The end result? There is a national unemployment rate of approximately 65-70% for Americans with significant disabilities. Further, a recent study conducted by the University of Massachusetts estimates that approximately one-third of individuals served by disability service providers don't work at all. And for those who do work, approximately 30% work in sheltered employment or center based settings.
For still others, employment service providers often cling to group support strategies including the use of work enclaves, mobile crews, or other congregate approaches. The truth is that these models of group support have failed to deliver on the promise. The payment of subminimum wages is commonplace. The matching of job interests and talents within a group service concept is often suspect. The goals of social peer integration are often lacking at many of these congregate job sites. The natural role of business leaders in the supervision and support of workers at group sites is often intermittent or even non-existent. And finally, in many of these group service models, employment service providers routinely assume the role as employer of record or payrolling agent.
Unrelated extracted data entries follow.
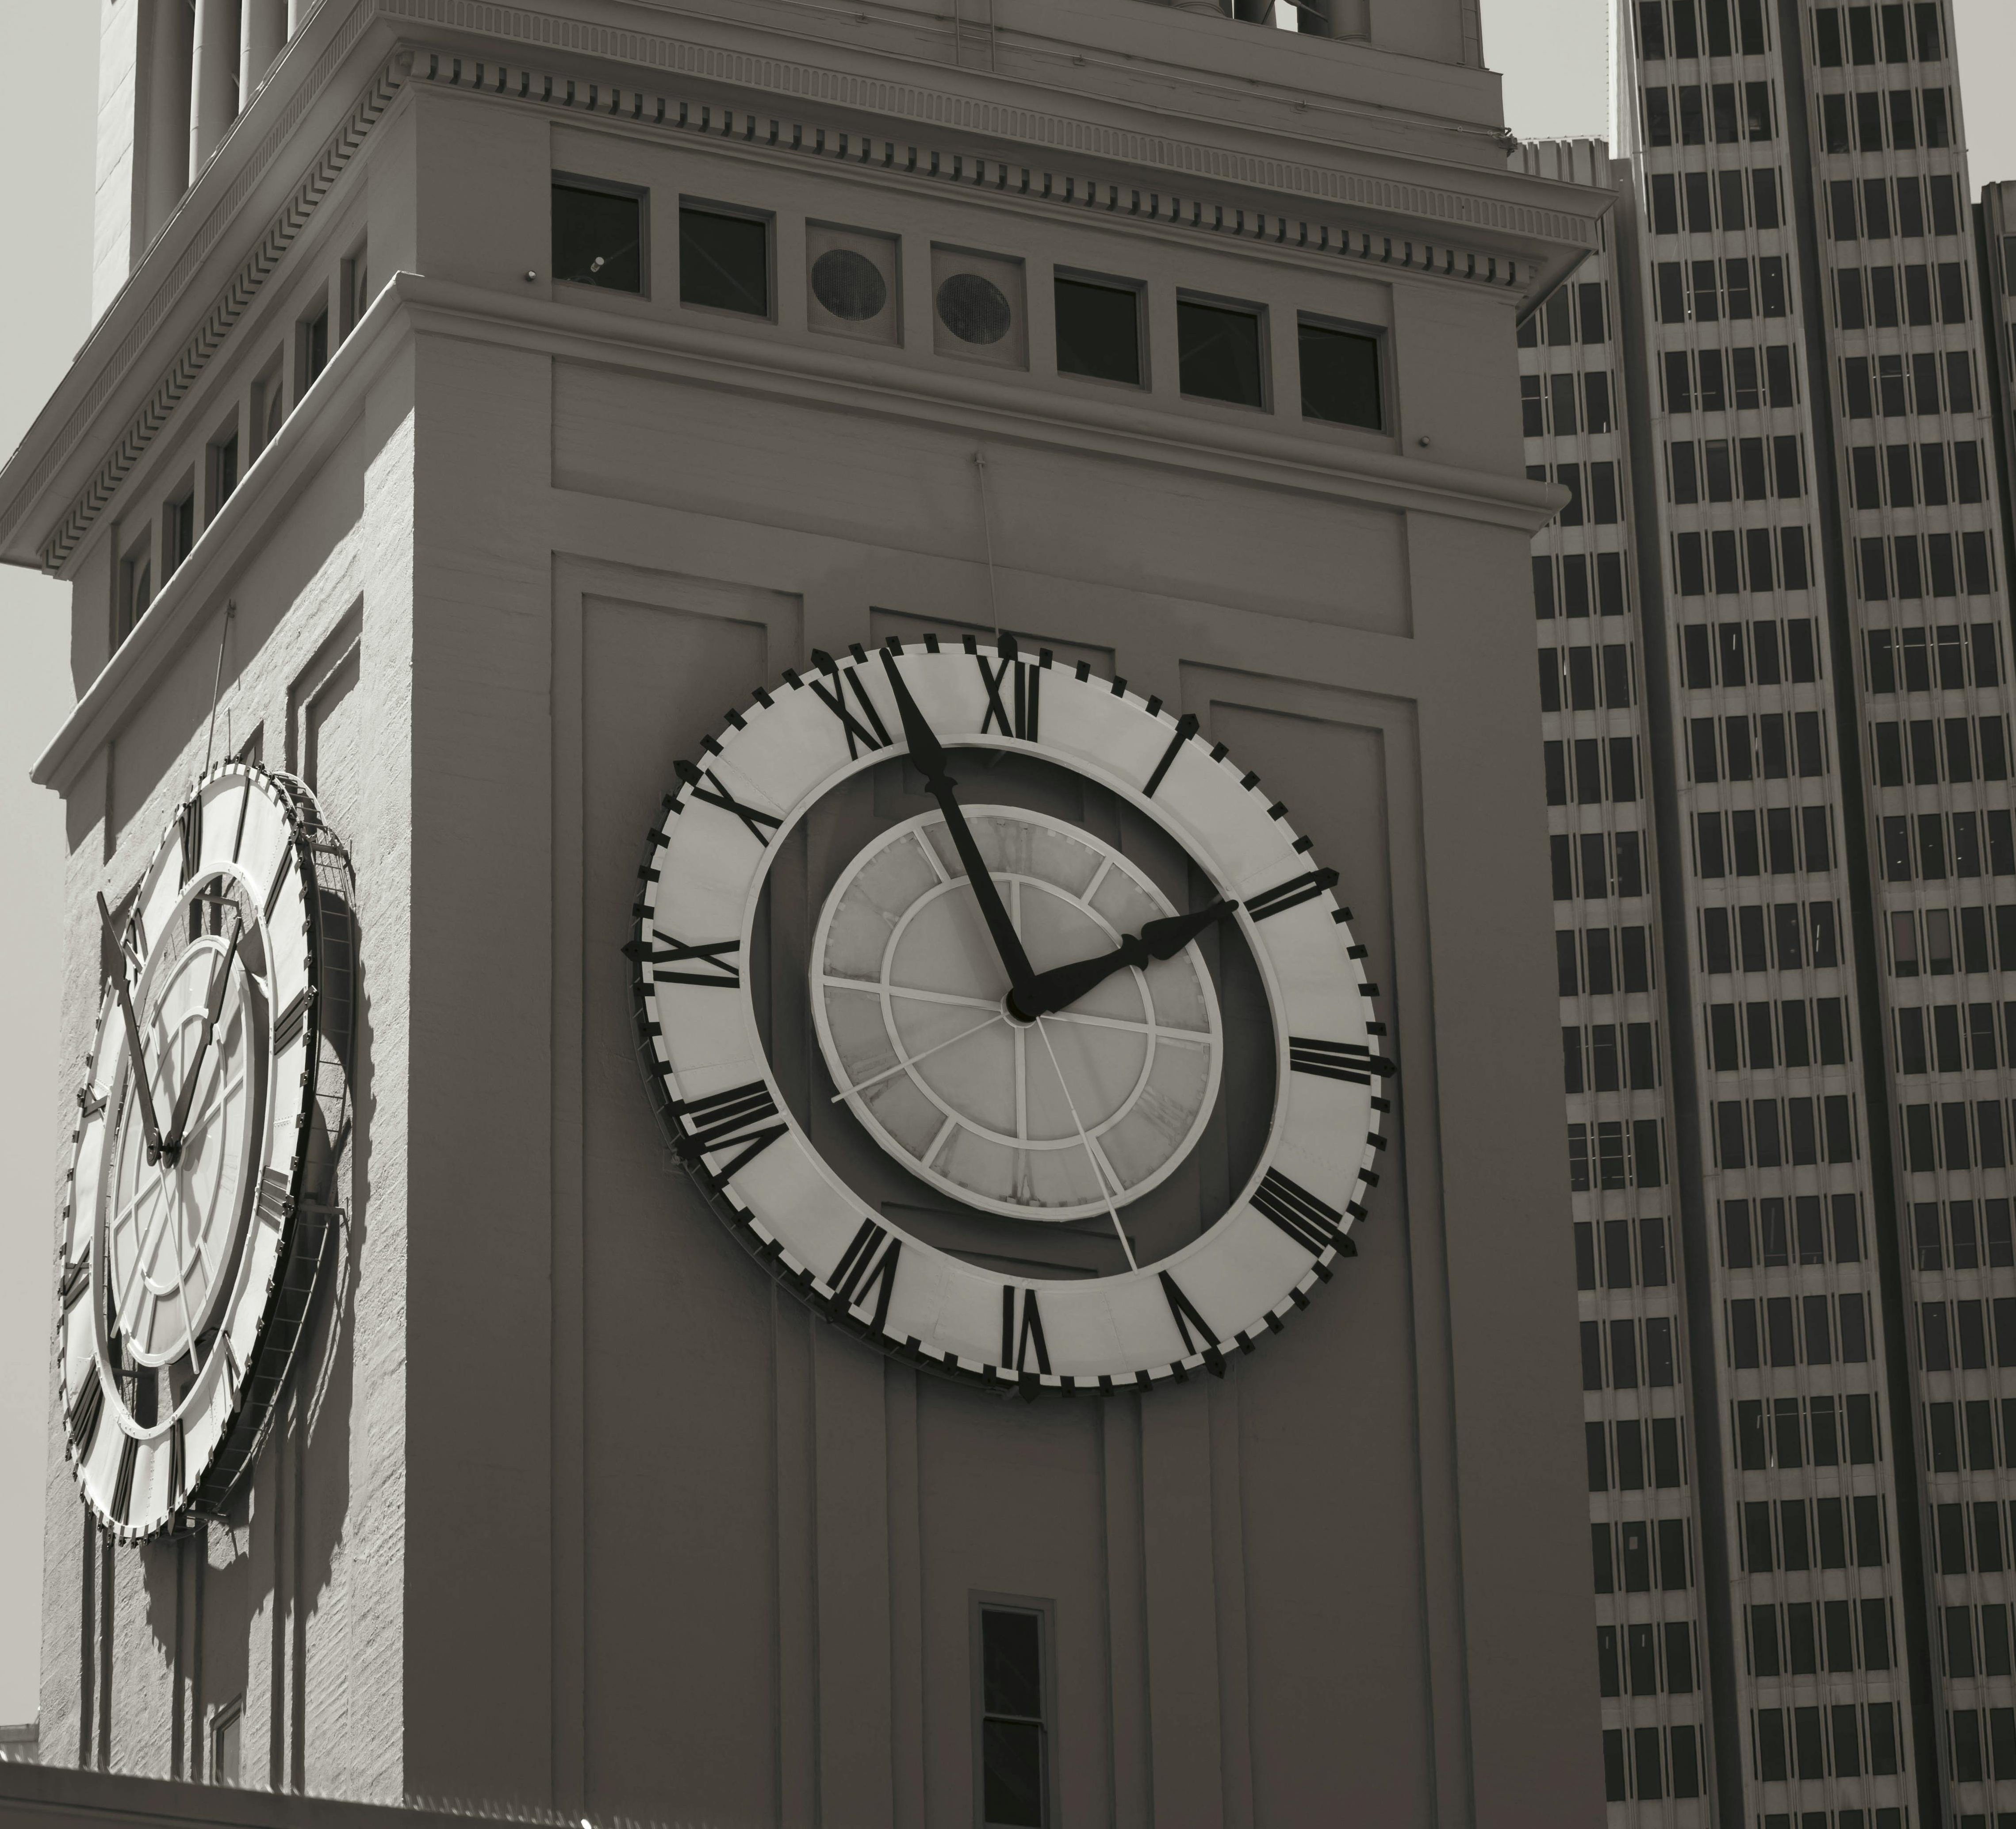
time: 1:56
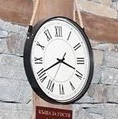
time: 3:40
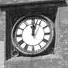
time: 12:02
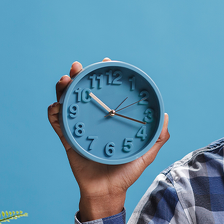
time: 10:17
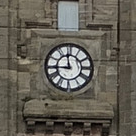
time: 11:44
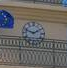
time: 1:48
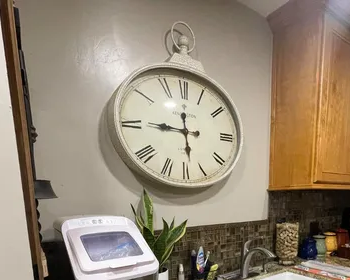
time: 5:45
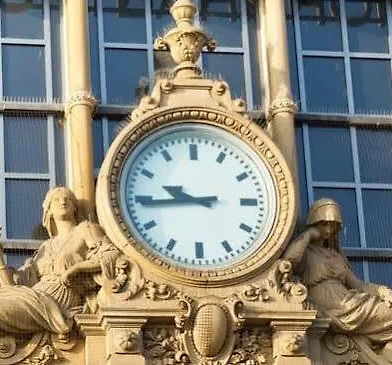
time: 9:44
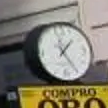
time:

In summary, all of these factors tend to weaken the bonds of business ownership and buy-in.
These characteristics inherent and associated with the running of work enclaves and crews communicate a powerful message to business leaders– individuals with disabilities can’t work effectively without disability experts or job coaches supervising them. It seems to me this underlying message is confusing and counterintuitive to the critical message we want to be sending to employers.
Please don’t misunderstand the point I'm making here. There is little question that employment consultants and job coaches are essential and fundamental to developing or creating successful business partnerships and outcomes. However, there is no evidence that business leaders cannot learn how to supervise and support most individuals with disabilities on the job. To the contrary, most research demonstrations show the exact opposite to be true when given adequate time and responsive technical support. The role of a supported employment provider, therefore, is to deliver the critical supports that business cannot or should not provide. It seems to me we often underestimate the capacities of business to do the job and have weak plans to engage them in trying.
In my view, organizational performance excellence always seems to be connected to the same common denominator– that is, choosing to serve people one person at a time. And the individual job placement and support strategy is indeed the best approach to achieving the kind of results the CARF surveyor was talking about during our exit interview. I am pleased to say that my organization assisted 676 people obtain individual, integrated job placements at competitive wages and benefits in 2007. With that said, we can do even better. We still have many organizational improvements to make before I can say with a high degree of accuracy that quality competitive employment, wages, benefits, and peer integration is available and accessible to everyone.
You know, CARF teaches and guides us to achieve many important organizational and program performance standards. With that said, I am driven by my own set of performance outcome standards. And I can’t say with a good conscience that what we are doing is truly exemplary until what was communicated to me as an exemplary practice becomes common and customary practice.

2 Comments:

Anonymous Anonymous said...

Well said Don!!

I was gonna read the Time Management essay as well, but you know, no time for that...

(-:

CG

10:45 PM  
Blogger Don Lavin said...

:-)

I didn't have the time to write it either.